Alternative content
CroCo is a program to detect cross contamination events in assembled transcriptomes using sequencing reads to determine the true origin of every transcripts.
Such cross contaminations can be expected if several RNA-Seq experiments were prepared during the same period at the same lab, or by the same people, or if they were processed or sequenced by the same sequencing service facility.
Our approach first determines a subset of transcripts that are suspiciously similar across samples using a pairwise BLAST procedure. CroCo then combine all transcriptomes into a metatranscriptome and quantifies the "expression level" of all transcripts successively using every sample read data (e.g. several species sequenced by the same lab for a particular study) while allowing read multi-mappings.

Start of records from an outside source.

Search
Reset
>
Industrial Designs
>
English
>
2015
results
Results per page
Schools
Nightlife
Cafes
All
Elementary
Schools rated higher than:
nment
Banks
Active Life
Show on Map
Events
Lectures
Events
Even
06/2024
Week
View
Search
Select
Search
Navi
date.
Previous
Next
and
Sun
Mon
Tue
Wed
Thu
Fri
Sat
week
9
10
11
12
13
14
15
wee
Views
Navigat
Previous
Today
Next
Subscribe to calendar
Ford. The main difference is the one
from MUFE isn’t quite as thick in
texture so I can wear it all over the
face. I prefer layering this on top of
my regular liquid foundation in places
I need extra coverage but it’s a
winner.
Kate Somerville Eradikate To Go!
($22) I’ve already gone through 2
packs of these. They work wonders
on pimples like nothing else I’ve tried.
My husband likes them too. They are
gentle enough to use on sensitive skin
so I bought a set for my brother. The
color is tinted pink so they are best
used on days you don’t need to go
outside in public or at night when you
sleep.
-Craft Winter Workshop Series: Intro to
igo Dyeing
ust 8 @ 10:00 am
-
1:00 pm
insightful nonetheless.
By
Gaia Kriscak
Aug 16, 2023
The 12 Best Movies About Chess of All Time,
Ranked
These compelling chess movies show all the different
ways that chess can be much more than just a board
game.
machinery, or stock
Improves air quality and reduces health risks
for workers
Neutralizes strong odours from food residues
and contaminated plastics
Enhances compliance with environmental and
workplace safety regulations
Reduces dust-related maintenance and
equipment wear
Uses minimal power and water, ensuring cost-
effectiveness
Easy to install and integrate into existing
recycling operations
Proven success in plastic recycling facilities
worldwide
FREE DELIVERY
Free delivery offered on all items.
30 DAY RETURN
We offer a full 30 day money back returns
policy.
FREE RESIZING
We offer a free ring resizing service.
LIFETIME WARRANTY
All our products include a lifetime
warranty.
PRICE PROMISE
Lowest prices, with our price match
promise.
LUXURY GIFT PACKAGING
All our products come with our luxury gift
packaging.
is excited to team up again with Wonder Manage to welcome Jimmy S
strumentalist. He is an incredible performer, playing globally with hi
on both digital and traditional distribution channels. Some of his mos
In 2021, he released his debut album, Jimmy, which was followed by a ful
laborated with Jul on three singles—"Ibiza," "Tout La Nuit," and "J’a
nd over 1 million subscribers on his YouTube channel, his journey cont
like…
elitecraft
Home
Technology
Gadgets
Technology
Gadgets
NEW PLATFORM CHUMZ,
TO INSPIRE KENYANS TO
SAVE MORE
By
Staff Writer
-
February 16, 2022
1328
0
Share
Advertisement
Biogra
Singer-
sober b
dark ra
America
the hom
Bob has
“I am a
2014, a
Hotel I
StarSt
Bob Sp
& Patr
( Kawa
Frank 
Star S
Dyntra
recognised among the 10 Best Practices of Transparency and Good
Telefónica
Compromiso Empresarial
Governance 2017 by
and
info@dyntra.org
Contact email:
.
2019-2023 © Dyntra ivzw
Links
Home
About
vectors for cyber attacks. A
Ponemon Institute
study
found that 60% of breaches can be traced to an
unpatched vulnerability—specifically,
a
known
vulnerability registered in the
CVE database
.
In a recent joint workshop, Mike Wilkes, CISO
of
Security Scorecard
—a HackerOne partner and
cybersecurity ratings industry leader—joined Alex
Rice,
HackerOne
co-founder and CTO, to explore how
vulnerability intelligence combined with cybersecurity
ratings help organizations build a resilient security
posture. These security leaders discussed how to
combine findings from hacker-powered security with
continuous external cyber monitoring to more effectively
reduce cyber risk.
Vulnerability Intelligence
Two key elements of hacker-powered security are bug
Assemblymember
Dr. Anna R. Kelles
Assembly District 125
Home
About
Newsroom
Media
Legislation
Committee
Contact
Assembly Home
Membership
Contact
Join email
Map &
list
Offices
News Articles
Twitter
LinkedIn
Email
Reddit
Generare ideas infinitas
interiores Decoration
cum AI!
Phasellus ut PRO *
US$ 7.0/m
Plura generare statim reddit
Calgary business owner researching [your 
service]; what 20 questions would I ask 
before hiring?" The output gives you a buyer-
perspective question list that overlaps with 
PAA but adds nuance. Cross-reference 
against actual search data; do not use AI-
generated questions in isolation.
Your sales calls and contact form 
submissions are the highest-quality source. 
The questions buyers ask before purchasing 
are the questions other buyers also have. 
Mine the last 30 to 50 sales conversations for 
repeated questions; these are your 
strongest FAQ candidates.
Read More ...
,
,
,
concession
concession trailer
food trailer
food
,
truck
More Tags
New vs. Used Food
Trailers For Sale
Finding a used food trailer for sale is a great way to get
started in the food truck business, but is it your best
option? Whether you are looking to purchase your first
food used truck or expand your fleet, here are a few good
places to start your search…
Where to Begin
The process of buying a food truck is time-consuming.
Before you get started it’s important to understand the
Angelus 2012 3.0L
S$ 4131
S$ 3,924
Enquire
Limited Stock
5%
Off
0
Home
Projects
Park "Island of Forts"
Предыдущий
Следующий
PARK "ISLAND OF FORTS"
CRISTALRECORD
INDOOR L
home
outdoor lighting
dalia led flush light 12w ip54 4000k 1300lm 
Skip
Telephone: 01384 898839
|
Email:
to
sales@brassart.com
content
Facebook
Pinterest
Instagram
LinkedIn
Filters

Several mapping tools implemented in CroCo can be used to estimate expression level (default is RapMap).
This information is then used to categorize each transcript in the following 5 categories :
clean: the transcript origin is from the focal sample.
cross contamination: the transcript origin is from an alien sample of the same experiment.
dubious: expression levels are too close between focal and alien samples to determine the true origin of the transcript.
low coverage: expression levels are too low in all samples, thus hampering our procedure (which relies on differential expression) to confidently assign it to any category.
over expressed: expression levels are very high in at least 3 samples and CroCo will not try to categorize it. Indeed, such a pattern does not correspond to expectations for cross contaminations, but often reflect highly conserved genes such as ribosomal gene, or external contamination shared by several samples (e.g. Escherichia coli contaminations).